After decades of ultra-low interest rates, this will be new territory for many, but with rates rising yet again it’s something we’re all going to have to get used to.

Interest rates rises generally split people into one of two camps, based on whether you’re a borrower or a saver, but what you may want to consider instead is what impact these rate rises have on businesses and the opportunities there for us as investors.

Inflation-proof investments typically get a lot of attention at times like these. Commodities like gold are a typical ‘go to’ for investors wanting a hedge against rising prices. Bonds are another favourite, as their yields have an inverse relationship with interest rates, so when rates drop, yields rise and conversely, when rates rise, bond yields drop. Property investment in the form of Real Estate Investment Trusts (REITS) is another one investors tend to look at.

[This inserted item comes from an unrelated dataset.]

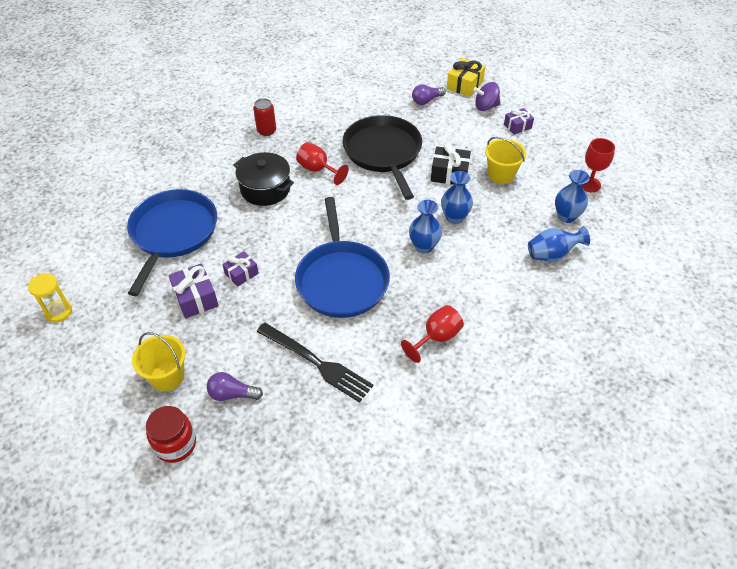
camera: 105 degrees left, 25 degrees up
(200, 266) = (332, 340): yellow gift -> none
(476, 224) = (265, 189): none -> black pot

However, taking an active stock-picking approach can throw up some potentially even more interesting investment opportunities.

Take banks. They earn more when interest rates rise, based on the simple fact that they can charge more on the money they lend. Yes, savings rates rise too, but as any cash saver will testify, nowhere near as much as lending rates do. So investing in the banking sector can be a wise move – as interest income and operating profit margins benefit.

Also take a look at companies with a decent sum of cash in the bank. Cash-rich companies benefit from rising interest rates, because they earn more on their cash reserves. So all those companies that have been cutting costs and accruing cash during and post-pandemic will now be reaping even greater rewards, simply for having cash piles that are now paying their own way.

And take a look at technology and healthcare stocks. These companies need cash ready to reinvest in growth opportunities, so companies in these sectors tend to hold on to greater amounts of their profits. That might not put them on the radar of traditional income-seekers, on the lookout for regular dividends, but in this sort of high interest rate environment, investors can benefit from investing in these companies, which could see profits – and their share prices – soar.

And remember, there’s a world of opportunity. The UK offers plenty of choice, but the end of the bull market run in the US is also a source of great investment opportunity for investors willing to put in the leg work and seek out stocks – some of them are among the best-known companies in the world – many of which have taken a dive as markets have fallen.